A measure to establish penalties for Georgetown business owners who fail to acquire a town license is coming down the pike.

A measure to establish penalties for Georgetown business owners who fail to acquire a town license is coming down the pike.

At its Sept. 25 regular meeting, the Georgetown Town Council conducted a first reading of an ordinance to amend the Town Code to include penalties for failure to obtain a business license.

“There was a business in town that did not have a business license for 10 years and we honestly believe they did not know they needed to have one,” said Mayor Mike Wyatt. “With that being said, Councilwoman [Linda] Dennis wanted something brought in that would put some teeth in the ordinance, making the statement that if you knowingly [operate without a license], you’re going to have to pay the back license fees.”

The measure stems from a recent case involving Shades of Beauty, a small salon on Bridgeville Road owned and operated by Clara Evans out of her single-family home. Evans said she did not know she needed to consult with the town, as she has held a state business license since her shop opened 10 years ago.

The ordinance under consideration states that any business owner operating without a license – including circumstances where a license has expired, been suspended or revoked – will be required to pay all applicable fees as though a license had been issued during the period of unlicensed activity.
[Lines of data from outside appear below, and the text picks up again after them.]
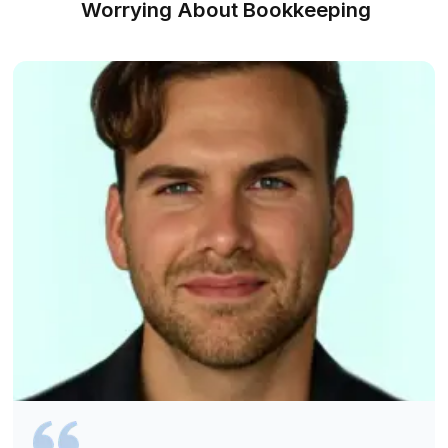
Hire a Virtual Bookkeeper for Plumbe
60 Minutes
Find a Match Instantly
1
We understand your plumbing work, tools, job flow, and rep
needs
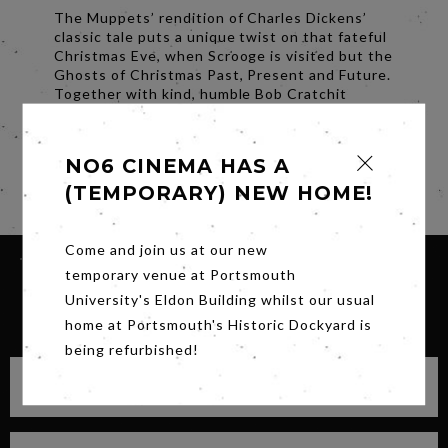
The Muppets’ rendition of Charles Dickens’
classic tale puts a unique twist on that fateful
Christmas Eve, when Scrooge is visited but the
Ghosts of Christmas Past, Present and Future.
Together with kind, humble Bob Cratchit
(Kermit the Frog) and his family, the Spirits
open Scrooge’s eyes – and his heart – to the
true meaning of Christmas.
NO6 CINEMA HAS A
Share
(TEMPORARY) NEW HOME!
Come and join us at our new
temporary venue at Portsmouth
University's Eldon Building whilst our usual
SIGN UP FOR OUR NEWSLETTER
home at Portsmouth's Historic Dockyard is
being refurbished!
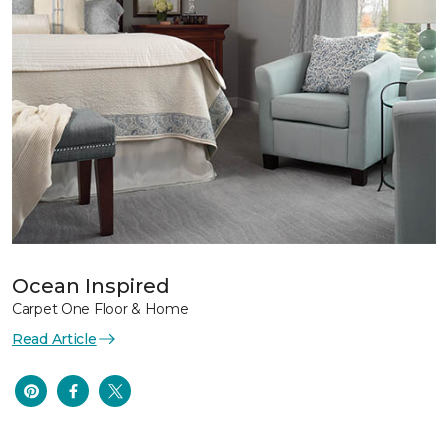
Ocean Inspired
Carpet One Floor & Home
Read Article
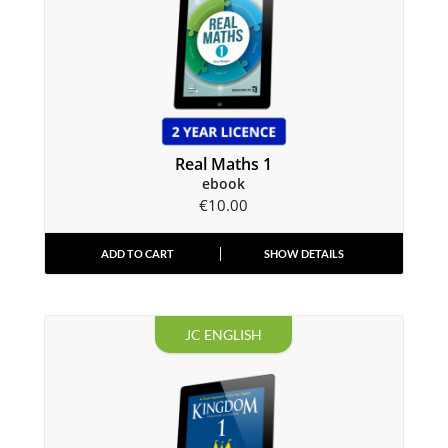
Real Maths 1
ebook
€
10.00
ADD TO CART
SHOW DETAILS
JC ENGLISH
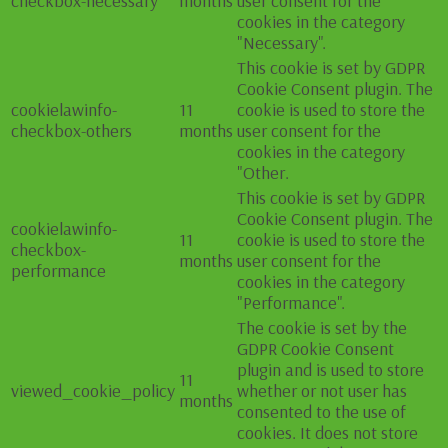
checkbox-necessary
months
user consent for the
cookies in the category
"Necessary".
This cookie is set by GDPR
Cookie Consent plugin. The
cookielawinfo-
11
cookie is used to store the
checkbox-others
months
user consent for the
cookies in the category
"Other.
This cookie is set by GDPR
Cookie Consent plugin. The
cookielawinfo-
11
cookie is used to store the
checkbox-
months
user consent for the
performance
cookies in the category
"Performance".
The cookie is set by the
GDPR Cookie Consent
plugin and is used to store
11
viewed_cookie_policy
whether or not user has
months
consented to the use of
cookies. It does not store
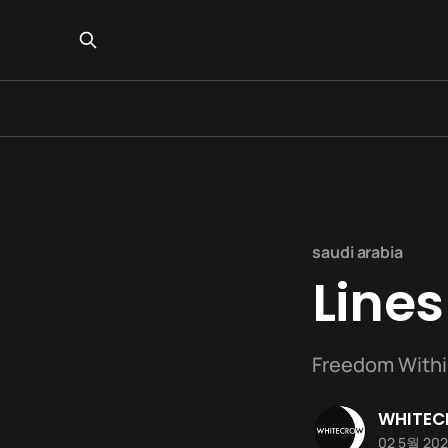
saudi arabia
Lines
Freedom Withi
WHITE
02 5월 20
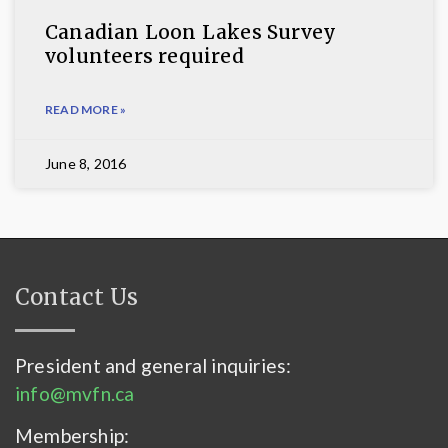
Canadian Loon Lakes Survey
volunteers required
READ MORE »
June 8, 2016
Contact Us
President and general inquiries:
info@mvfn.ca
Membership:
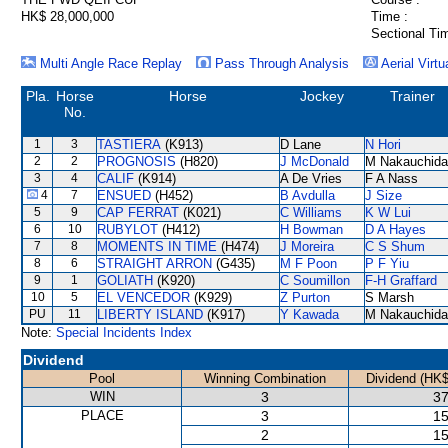
HK$ 28,000,000
Time :
Sectional Ti
Multi Angle Race Replay
Pass Through Analysis
Aerial Virtu
Pla.
Horse
Horse
Jockey
Trainer
No.
1
3
TASTIERA
(K913)
D Lane
N Hori
2
2
PROGNOSIS
(H820)
J McDonald
M Nakauchida
3
4
CALIF
(K914)
A De Vries
F A Nass
4
7
ENSUED
(H452)
B Avdulla
J Size
5
9
CAP FERRAT
(K021)
C Williams
K W Lui
6
10
RUBYLOT
(H412)
H Bowman
D A Hayes
7
8
MOMENTS IN TIME
(H474)
J Moreira
C S Shum
8
6
STRAIGHT ARRON
(G435)
M F Poon
P F Yiu
9
1
GOLIATH
(K920)
C Soumillon
F-H Graffard
10
5
EL VENCEDOR
(K929)
Z Purton
S Marsh
PU
11
LIBERTY ISLAND
(K917)
Y Kawada
M Nakauchida
Note:
Special Incidents Index
Dividend
Pool
Winning Combination
Dividend (HK$
WIN
3
37
PLACE
3
15
2
15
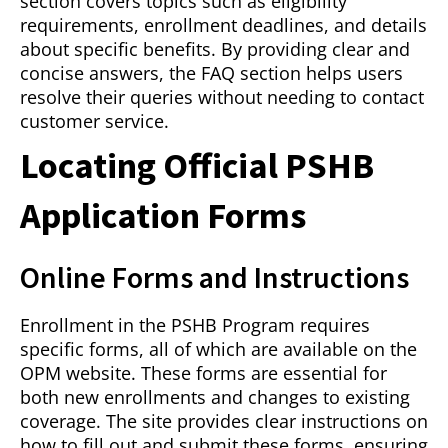
section covers topics such as eligibility
requirements, enrollment deadlines, and details
about specific benefits. By providing clear and
concise answers, the FAQ section helps users
resolve their queries without needing to contact
customer service.
Locating Official PSHB
Application Forms
Online Forms and Instructions
Enrollment in the PSHB Program requires
specific forms, all of which are available on the
OPM website. These forms are essential for
both new enrollments and changes to existing
coverage. The site provides clear instructions on
how to fill out and submit these forms, ensuring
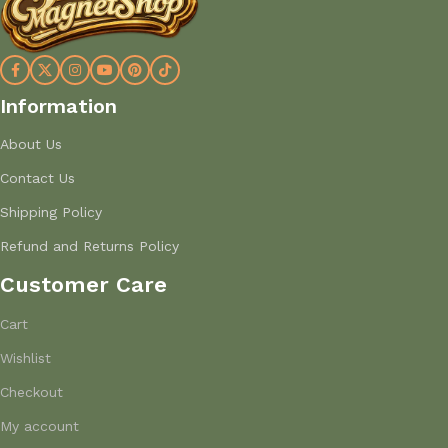
Information
About Us
Contact Us
Shipping Policy
Refund and Returns Policy
Customer Care
Cart
Wishlist
Checkout
My account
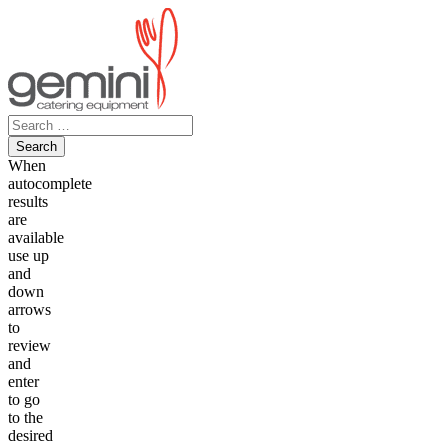
Skip
to
content
Search
for:
When
autocomplete
results
are
available
use up
and
down
arrows
to
review
and
enter
to go
to the
desired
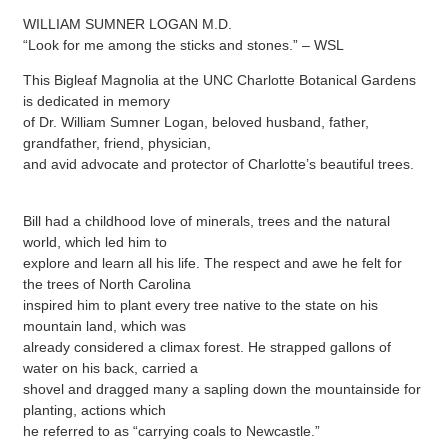
WILLIAM SUMNER LOGAN M.D.
“Look for me among the sticks and stones.” – WSL
This Bigleaf Magnolia at the UNC Charlotte Botanical Gardens
is dedicated in memory
of Dr. William Sumner Logan, beloved husband, father,
grandfather, friend, physician,
and avid advocate and protector of Charlotte’s beautiful trees.
Bill had a childhood love of minerals, trees and the natural
world, which led him to
explore and learn all his life. The respect and awe he felt for
the trees of North Carolina
inspired him to plant every tree native to the state on his
mountain land, which was
already considered a climax forest. He strapped gallons of
water on his back, carried a
shovel and dragged many a sapling down the mountainside for
planting, actions which
he referred to as “carrying coals to Newcastle.”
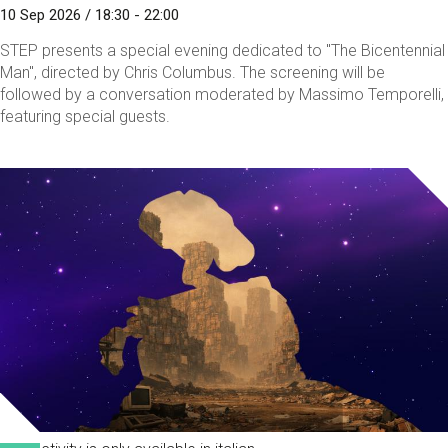
10 Sep 2026 / 18:30 - 22:00
STEP presents a special evening dedicated to "The Bicentennial
Man", directed by Chris Columbus. The screening will be
followed by a conversation moderated by Massimo Temporelli,
featuring special guests.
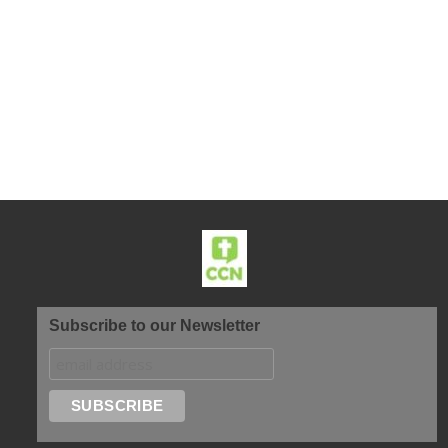
Subscribe to our Newsletter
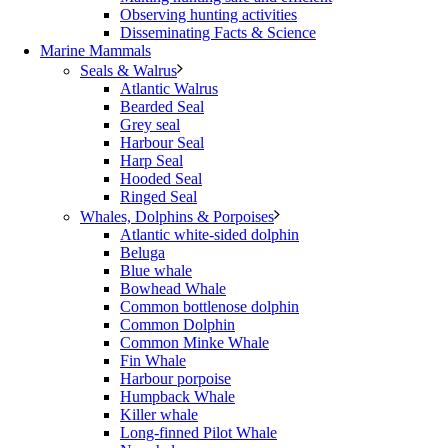
Observing hunting activities
Disseminating Facts & Science
Marine Mammals
Seals & Walrus
Atlantic Walrus
Bearded Seal
Grey seal
Harbour Seal
Harp Seal
Hooded Seal
Ringed Seal
Whales, Dolphins & Porpoises
Atlantic white-sided dolphin
Beluga
Blue whale
Bowhead Whale
Common bottlenose dolphin
Common Dolphin
Common Minke Whale
Fin Whale
Harbour porpoise
Humpback Whale
Killer whale
Long-finned Pilot Whale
During an Aug. 28 public hearing regarding Evans’ application, the council discussed whether Evans should have to pay back fees to cover the last 10 years, but ultimately decided against it. Based on business license fees set in the Town Code, Evans would have owed the town $780 had the council voted to make her pay the back fees.

“We’ll just call it a misunderstanding,” said Councilman Steve Hartstein at the Aug. 28 hearing.

The council will conduct a second reading of the measure at its Oct. 9 regular meeting.

Also at the meeting, Georgetown Police Department Chief Bill Topping presented a report outlining incident responses that occurred between June 13 and Sept. 25. Topping noted a recent rash of car thefts, which fall under the “burglary” category in his report.

“These are thefts of opportunity where people have left their car unlocked in their driveways and somebody goes by, opens up the door and takes whatever is inside,” he said.

The report lists 21 burglaries, which are not all car thefts. A recent news release from the Georgetown Police Department states about 15 car thefts have occurred in the town throughout the last month and a half.

The most prominent incident type in Topping’s report was property checks, totaling 174. There were also 84 public assists and 83 business alarm calls.

“I think it’s worth noting that our police department is checking businesses and properties in Georgetown and they are assisting people,” Wyatt said. “Everybody hears about the bad stuff; this is the good stuff that nobody hears about.”